SOCIETY GUIDELINE LINKS — Links to society and government-sponsored guidelines from selected countries and regions around the world are provided separately. (See "Society guideline links: Multiple sclerosis and related disorders".)

SUMMARY

●Role of oral disease-modifying therapies (DMTs) for multiple sclerosis (MS) – There are multiple DMTs for MS, including older platform injection therapies, monoclonal antibodies, and oral agents. In general, oral DMTs are moderately effective for reducing the relapse rate and development of new brain lesions on MRI (see "Initial disease-modifying therapy for relapsing-remitting multiple sclerosis in adults", section on 'Comparative efficacy'); they may be preferred for patients with less active disease and for patients who value convenience using a self-administered oral medication compared with medications requiring injections or infusions. However, there is no uniform method for choosing the best DMT for an individual patient. The choice of a specific agent for patients with MS should be individualized according to disease activity, comorbid conditions, and patient values and preferences (algorithm 1). (See 'Choosing therapy' above.)

●Fumarates – The oral fumarate DMTs include dimethyl fumarate (see 'Dimethyl fumarate' above) and bioequivalents diroximel fumarate (see 'Diroximel fumarate' above) and monomethyl fumarate (see 'Monomethyl fumarate' above). These DMTS are indicated for the treatment of relapsing forms of MS including clinically isolated syndromes (CIS), relapsing-remitting multiple sclerosis (RRMS), and active secondary progressive multiple sclerosis (SPMS). The most common adverse effects of these medications are flushing and gastrointestinal symptoms. Uncommon but serious adverse effects may include anaphylaxis, angioedema, opportunistic infections, lymphopenia, and liver injury. The dose, administration, and recommended patient screening and monitoring for use of fumarates are described above. (See 'Fumarates' above.)
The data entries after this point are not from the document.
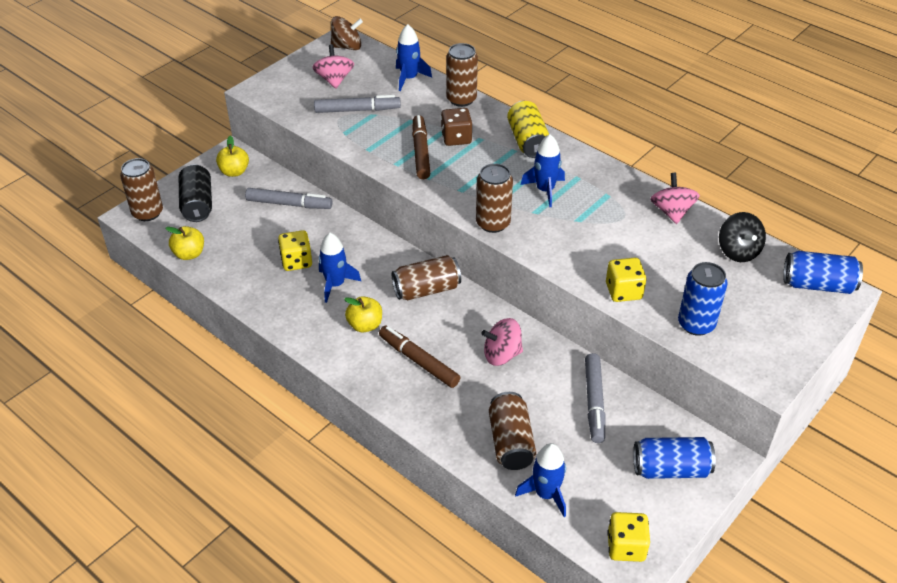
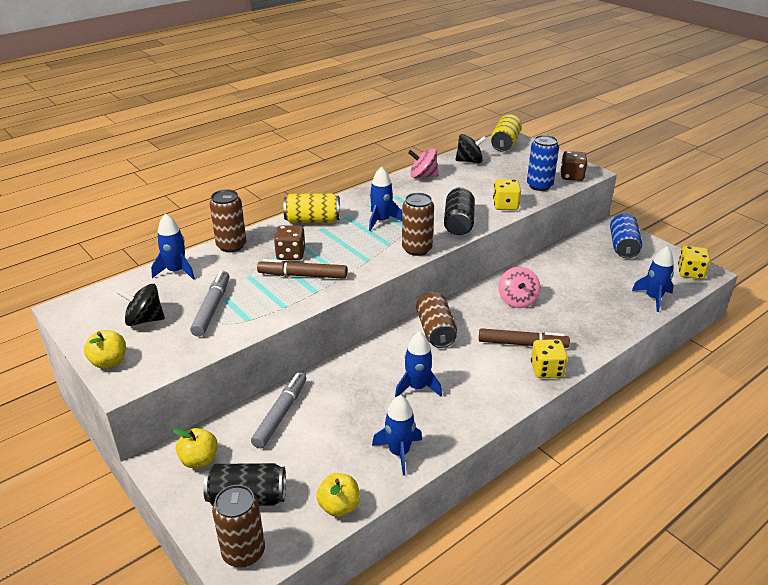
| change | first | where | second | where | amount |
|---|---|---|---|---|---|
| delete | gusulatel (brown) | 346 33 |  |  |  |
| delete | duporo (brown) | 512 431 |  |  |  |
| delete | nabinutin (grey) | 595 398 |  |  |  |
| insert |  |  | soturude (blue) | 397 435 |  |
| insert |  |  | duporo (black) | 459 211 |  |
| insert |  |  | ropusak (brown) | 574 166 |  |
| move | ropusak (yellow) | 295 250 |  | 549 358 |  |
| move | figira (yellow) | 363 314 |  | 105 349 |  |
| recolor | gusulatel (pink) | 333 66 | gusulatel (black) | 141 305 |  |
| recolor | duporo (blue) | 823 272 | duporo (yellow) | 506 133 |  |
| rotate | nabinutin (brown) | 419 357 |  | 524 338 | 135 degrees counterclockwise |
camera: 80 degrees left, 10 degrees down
●S1PR modulators – The oral sphingosine 1-phosphate receptor (S1PR) modulators are fingolimod (see 'Fingolimod' above), siponimod (see 'Siponimod' above), ozanimod (see 'Ozanimod' above), and ponesimod (see 'Ponesimod' above). They are indicated for the treatment of relapsing forms of MS including CIS, RRMS, and active SPMS. The most common adverse effects associated with S1PR modulators are headache, elevated liver enzymes, diarrhea, cough, flu, sinusitis, back pain, abdominal pain, and limb pain. More serious adverse effects include cardiac arrhythmias, increased blood pressure, macular edema, liver injury, diminished respiratory function, tumor development, and opportunistic infections. The dose, administration, and recommended patient screening and monitoring for use of S1PR modulators are described above. (See 'S1PR modulators' above.)

●Cladribine – Cladribine, an immunosuppressive purine antimetabolite agent that targets lymphocyte subtypes, is indicated for the treatment of adults with RRMS and active SPMS. Because of its adverse effect profile, cladribine is generally reserved for patients who do not tolerate or have inadequate response to other drugs for MS; cladribine is not recommended for patients with CIS. The most common adverse reactions with cladribine are upper respiratory tract infections, headache, and lymphocytopenia. There is also an increased risk of life-threatening infection, malignancy, and teratogenicity. The dose, administration, and recommended patient screening and monitoring for use of cladribine are described above. (See 'Cladribine' above.)

●Teriflunomide – Teriflunomide inhibits pyrimidine biosynthesis and disrupts the interaction of T cells with antigen presenting cells. It is indicated for the treatment of CIS, RRMS, and active SPMS. The most common adverse effects of teriflunomide are headache, diarrhea, nausea, hair thinning, and elevated alanine aminotransferase (ALT) levels. Teriflunomide is teratogenic. Uncommon but potentially serious adverse effects include hepatotoxicity, bone marrow suppression, immunosuppression, infections, hypersensitivity and serious skin reactions, peripheral neuropathy, increased blood pressure, and interstitial lung disease. The dose, administration, and recommended patient screening and monitoring for use of teriflunomide are described above. (See 'Teriflunomide' above.)